Scottish Daily Mail

A complete con!

Energy price cap to rise by £120 … just weeks after it was brought in

- By Samantha Partington Money Mail Reporter

THE price cap on gas and electricit­y tariffs is being hiked by nearly £120 just weeks after it was introduced – leaving 15million households ‘utterly conned’ and facing higher bills.

Two years after concerns were raised that the public was being ripped off by the big suppliers, energy watchdog Ofgem brought in the cap on January 1 and promised it would save customers an average of £76 a year.

But yesterday it said it will lift the limit in April by £117 to £1,254 a year for 11million households on standard variable gas and electricit­y tariffs. Another four million customers with prepayment meters will see their cap rise by £106 to £1,242 a year.

Richard Neudegg, head of regulation at price comparison site uSwitch, last night said it was now ‘crystal clear’ that households were never going to make the savings they were promised. He added: ‘People could be forgiven for feeling that they have been completely and utterly conned by the Government’s energy price cap.

‘Ofgem proudly proclaimed that the cap would cut bills by an average of £76 a year when it came into force at the beginning of January, but just weeks later it is announcing a jaw-dropping increase. Standard tariffs were a bad deal before the cap came in, and they are still a bad deal now.’

The new cap, which will last six months, is blamed on rises in wholesale costs and will add £1.7billion to household energy bills.

Alex Neill, of consumer group Which?, said: ‘This eye-watering increase to the price cap will be a shock to the system for people who thought that it would protect them from rising bills.’

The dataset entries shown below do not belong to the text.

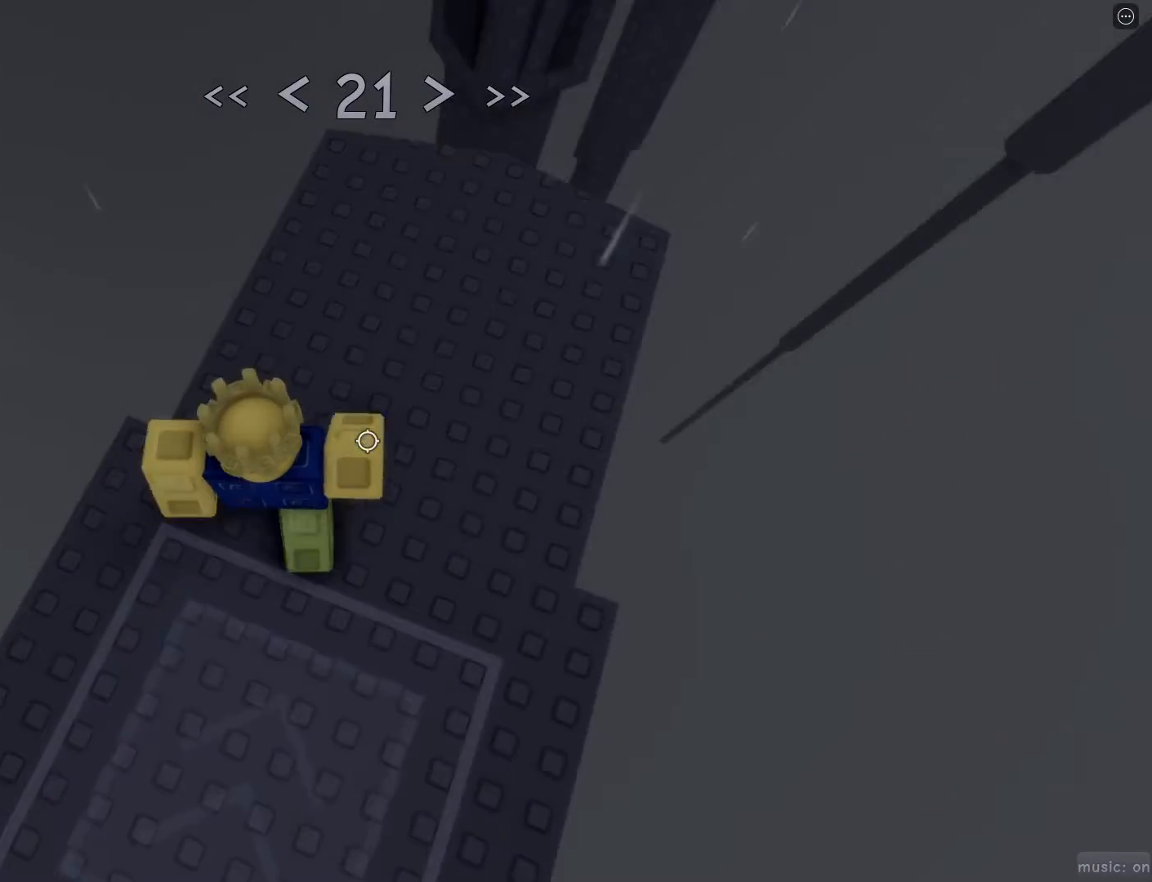
{"keys": ["d", "w"], "mouse": [], "events": []}
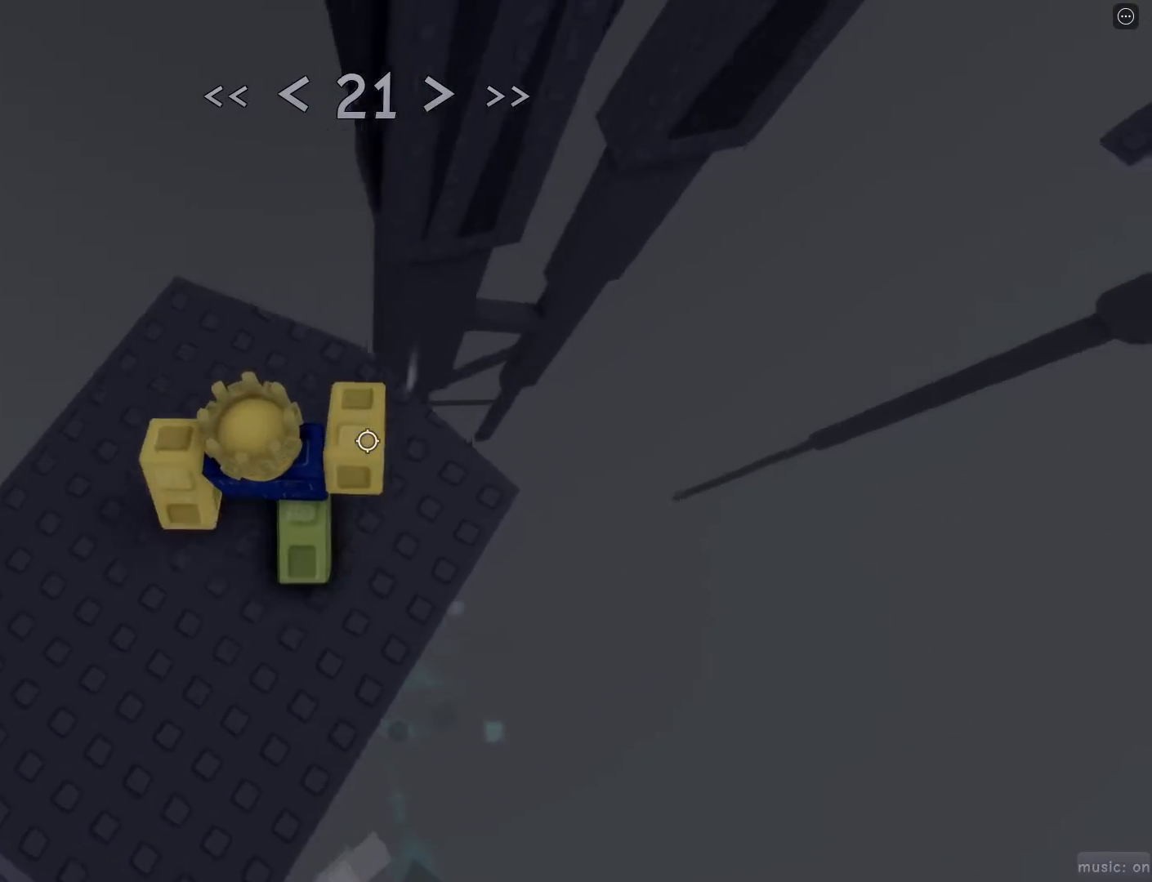
{"keys": ["d", "space", "w"], "mouse": [], "events": [[350, "space", "down"]]}
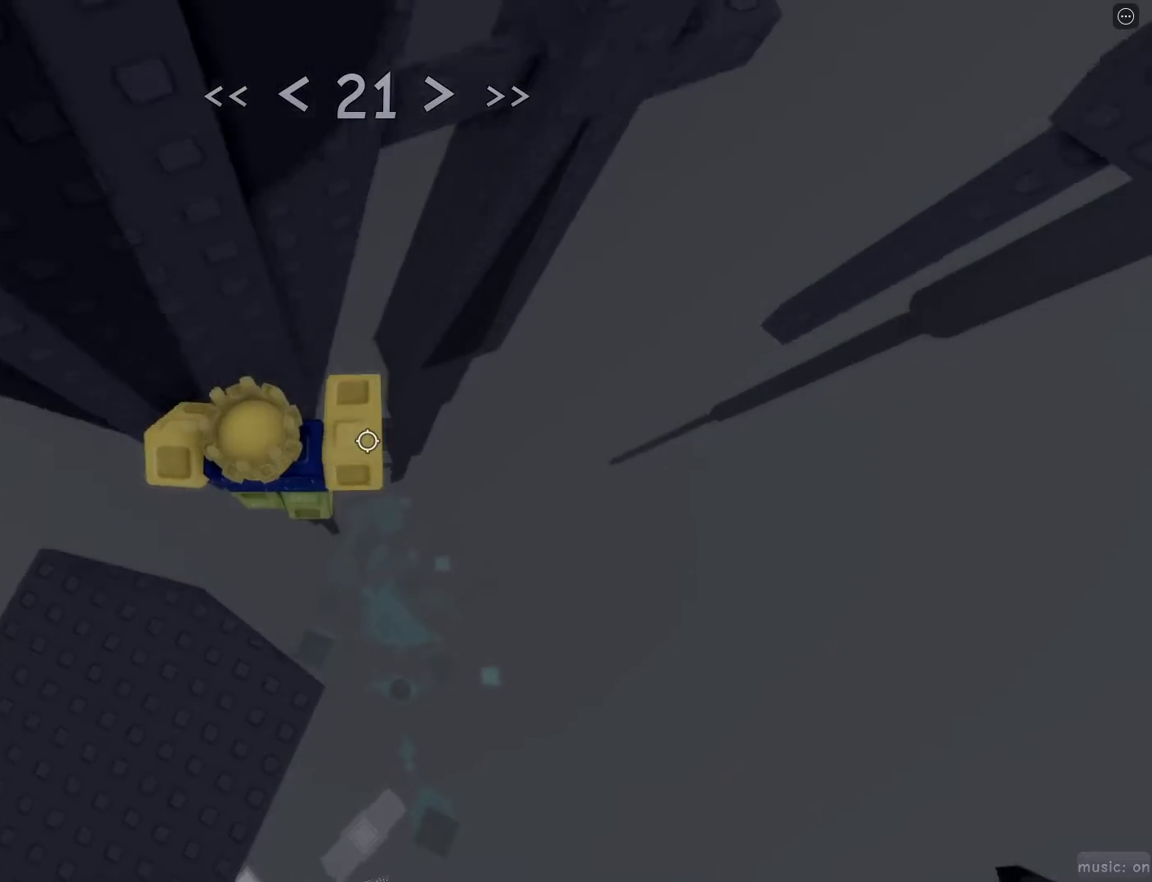
{"keys": ["d"], "mouse": [], "events": [[33, "space", "up"], [400, "space", "down"], [400, "w", "up"], [500, "space", "up"]]}
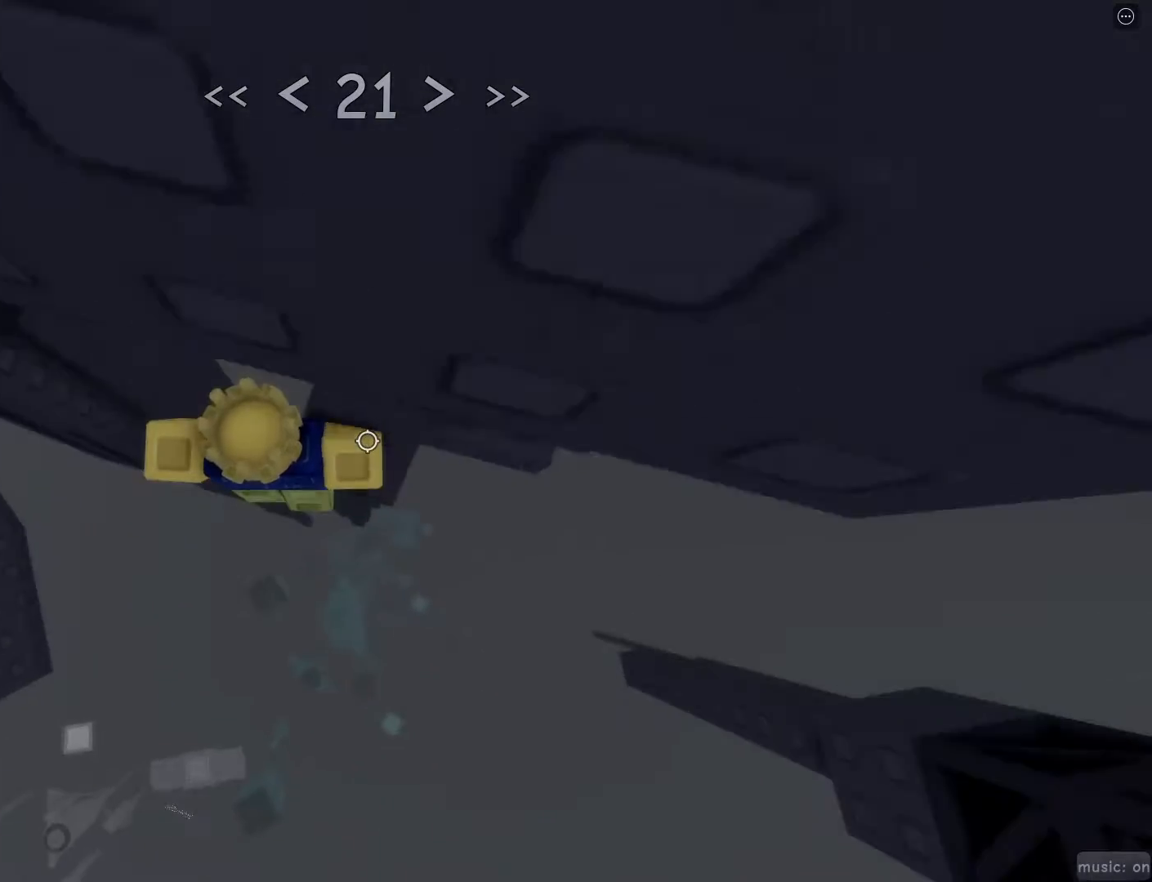
{"keys": ["d", "space", "w"], "mouse": [], "events": [[283, "w", "down"], [417, "space", "down"]]}
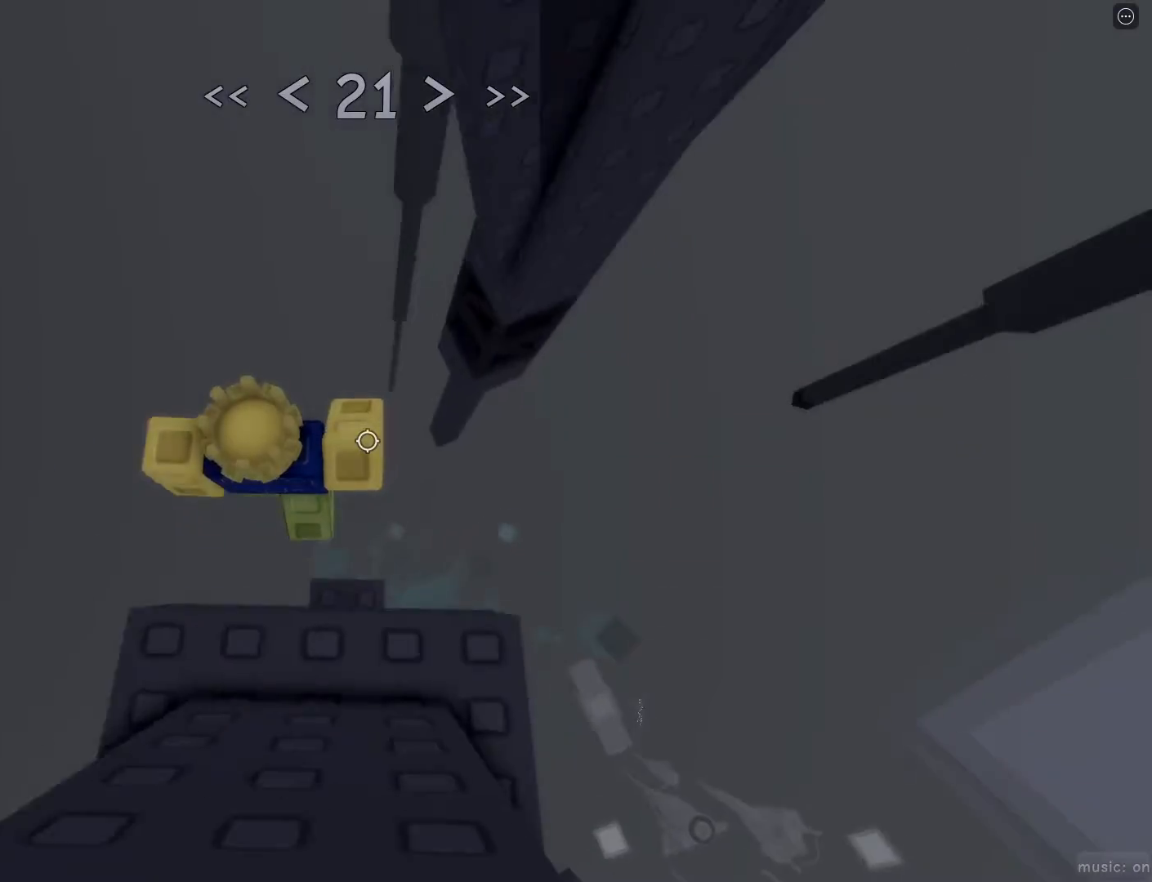
{"keys": ["d", "w"], "mouse": [], "events": [[117, "space", "up"], [117, "w", "up"], [300, "w", "down"]]}
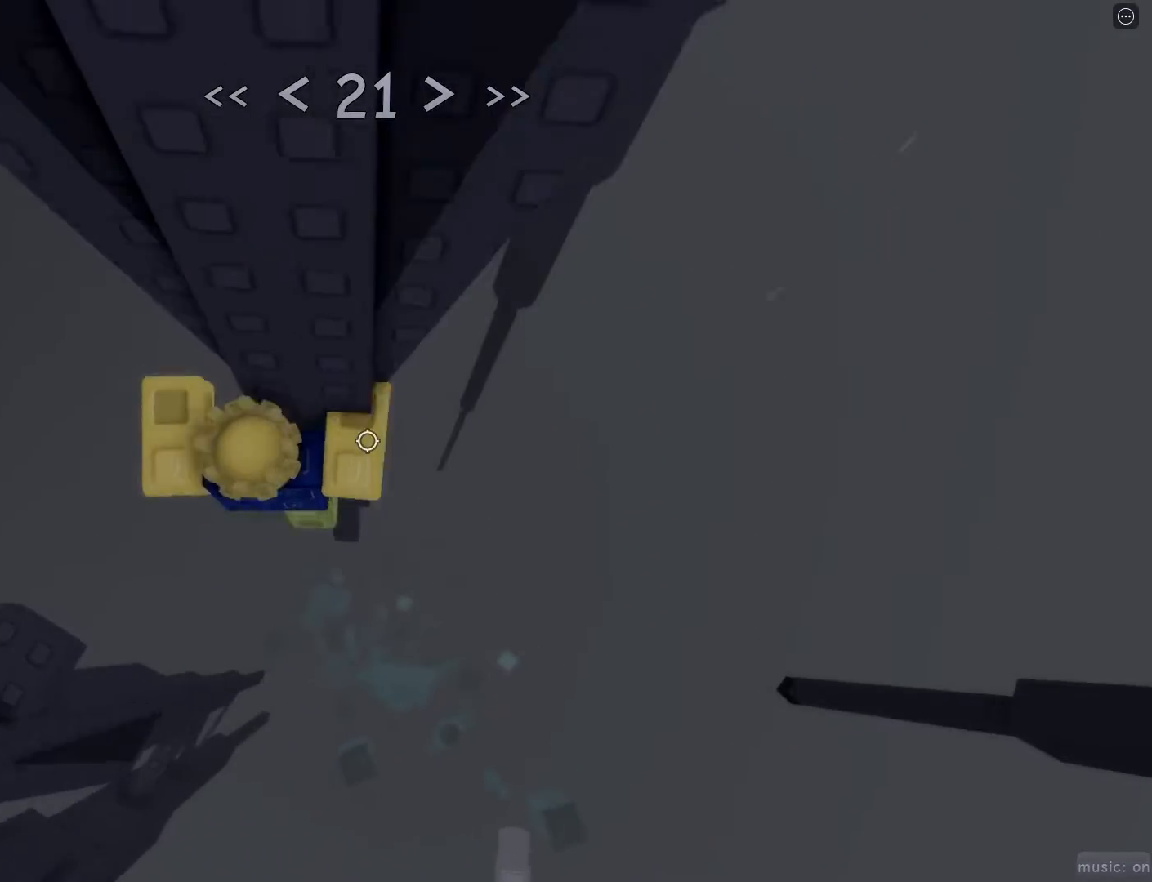
{"keys": ["w"], "mouse": [], "events": [[500, "d", "up"]]}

And consumer campaigner Martin Lewis, founder of the Money Saving Expert website, described the price cap as a ‘damp squib’. He said: ‘To put this in context, the new average rate of the cap will be £1,254 a year. That’s actually £34 more than firms were charging in December before the cap launched. And as most of the “big six” providers snuggle their prices right against the cap, people will likely see that increase.’

Ofgem insisted those affected will still pay a ‘fair price’ as the rise reflected a genuine increase in underlying wholesale costs, rather than profiteeri­ng by energy firms. It said even after the increase, those on default deals will still be saving around £75 to £100 a year on average thanks to the cap.

Chief executive Dermot Nolan said: ‘We can assure these customers they remain protected from being overcharge­d for their energy. We have gone through everything and any costs that are being passed through are utterly justified.’

Claire Perry, the minister for energy and clean growth, added: ‘We were clear when we introduced the cap that prices can go up but also down.’

The next price cap review will be carried out in August for the six-month winter period which begins on October 1. But campaigner­s are now urging people to switch provider or tariff before the new cap is put in place in April.